30 days of Food Porn with Deliveroo
How many of Sydney's most food porn-worthy dishes have you tried? Food delivery service Deliveroo has teamed up with Food Porn to launch 30 Days of Food Porn, a project that presents a feast for the eyes daily by highlighting a menu item a day from the best restaurants Australia-wide. Every day, the dish of the day will be featured in a series of videos on Deliveroo and Food Porn. The best part is, for thirty days only foodies will be able to order the food porn they see on 30 Days of Food Porn and have it delivered direct to your doorstep exclusively by Deliveroo for a limited time. Plenty of Sydney restaurants will have their dishes unveiled over the 30 Days of Food Porn, so keep an eye out for: Bloody Mary's, Jamie's Italian, China Diner, Brooklyn Depot, Mamasan, Mary's, Hunter and Barrel, Bare Grill, Mojo & Bar Ume. To find out more visit the Deliveroo Facebook page.

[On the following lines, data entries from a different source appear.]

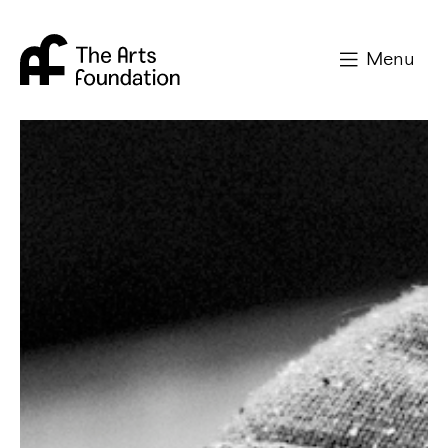
Arts Foundation
Menu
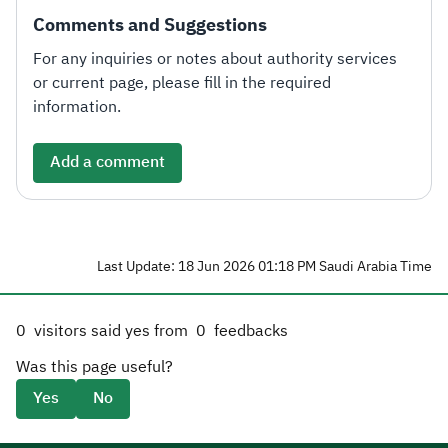
Comments and Suggestions
For any inquiries or notes about authority services
or current page, please fill in the required
information.
Add a comment
Last Update: 18 Jun 2026 01:18 PM Saudi Arabia Time
0
visitors said yes from
0
feedbacks
Was this page useful?
Yes
No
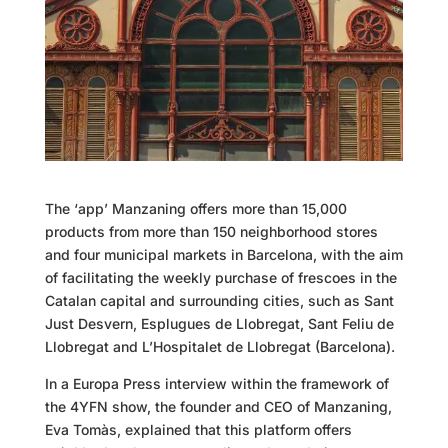
The ‘app’ Manzaning offers more than 15,000
products from more than 150 neighborhood stores
and four municipal markets in Barcelona, with the aim
of facilitating the weekly purchase of frescoes in the
Catalan capital and surrounding cities, such as Sant
Just Desvern, Esplugues de Llobregat, Sant Feliu de
Llobregat and L’Hospitalet de Llobregat (Barcelona).
In a Europa Press interview within the framework of
the 4YFN show, the founder and CEO of
Manzaning
,
Eva Tomàs, explained that this platform offers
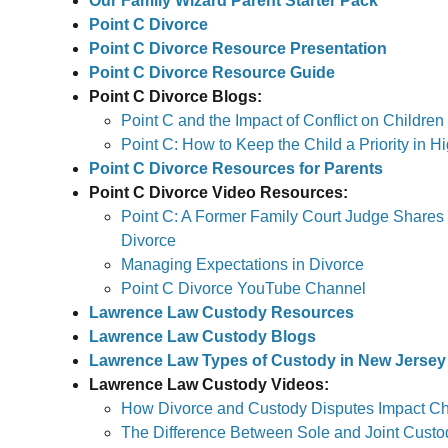
Our Family Wizard Parent Starter Pack
Point C Divorce
Point C Divorce Resource Presentation
Point C Divorce Resource Guide
Point C Divorce Blogs:
Point C and the Impact of Conflict on Children
Point C: How to Keep the Child a Priority in H
Point C Divorce Resources for Parents
Point C Divorce Video Resources:
Point C: A Former Family Court Judge Shares
Divorce
Managing Expectations in Divorce
Point C Divorce YouTube Channel
Lawrence Law Custody Resources
Lawrence Law Custody Blogs
Lawrence Law Types of Custody in New Jersey
Lawrence Law Custody Videos:
How Divorce and Custody Disputes Impact Chi
The Difference Between Sole and Joint Custo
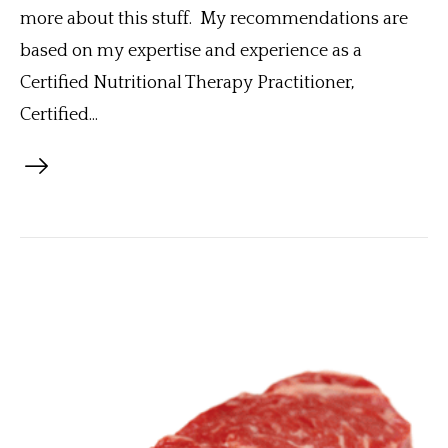
more about this stuff. My recommendations are
based on my expertise and experience as a
Certified Nutritional Therapy Practitioner,
Certified...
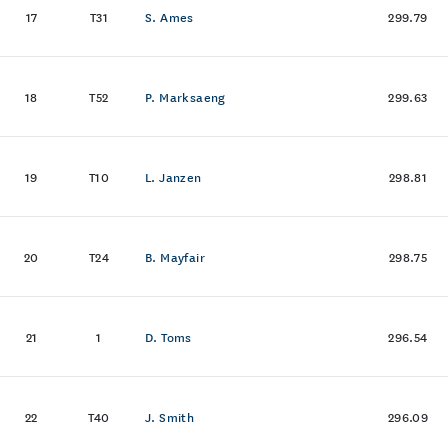
17
T31
S. Ames
299.79
18
T52
P. Marksaeng
299.63
19
T10
L. Janzen
298.81
20
T24
B. Mayfair
298.75
21
1
D. Toms
296.54
22
T40
J. Smith
296.09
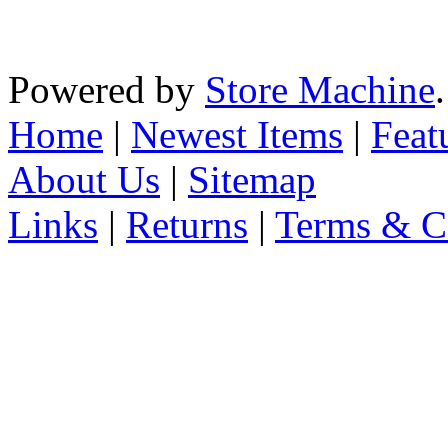
Powered by
Store Machine
Home
|
Newest Items
|
Feat
About Us
|
Sitemap
Links
|
Returns
|
Terms & C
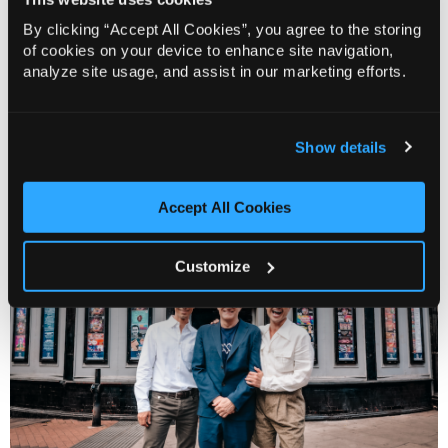
SAVAGE
combines razor-sharp wit, unexpected
By clicking “Accept All Cookies”, you agree to the storing
of cookies on your device to enhance site navigation,
tenderness, and plenty of peroxide, in an intimate
analyze site usage, and assist in our marketing efforts.
portrait of a singular talent and the world that made
him.
Funny, raw, and full of heart, this is the story of how Paul
Show details
became Lily and how Lily became a British icon.
Accept All Cookies
Customize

New healthy breakfast menu at Saké Jr
Summer is just around the corner and we all know how hard it is to stick to seasonal diets. So, to help you out, Saké Jr have created a new healthy breakfast menu that'll guarantee you keep any healthy eating pledge. The new menu features a ‘build your own brekkie bowl’ option; a gluten-free signature breakfast bowl, bao buns with scrambled eggs and bacon, fresh pressed juices, blended smoothies with protein shots and ice bonacci ko-hi (coffee). Build your own brekkie bowl for $9 with your choice of protein – scrambled egg whites, scrambled eggs, bacon, Japanese hash browns, edamame fried rice or crisp pork belly; and toppings – tofu, spring onions, kimchi, pickled Japanese cucumber, shiitake mushrooms and more. if you don’t know where to start, try the signature brekkie bowl which includes smashed avocado, onsen tamago poached egg, Japanese hash browns and bok choy. Or try some of the other Saké Jr favourites – hot soy milk porridge, Okinawa sugar banana bread, berry and yuzu muesli or a Japanese acai bowl. The new menu is now available at Saké Jr at both Pitt Street, Sydney and Bourke St, Melbourne.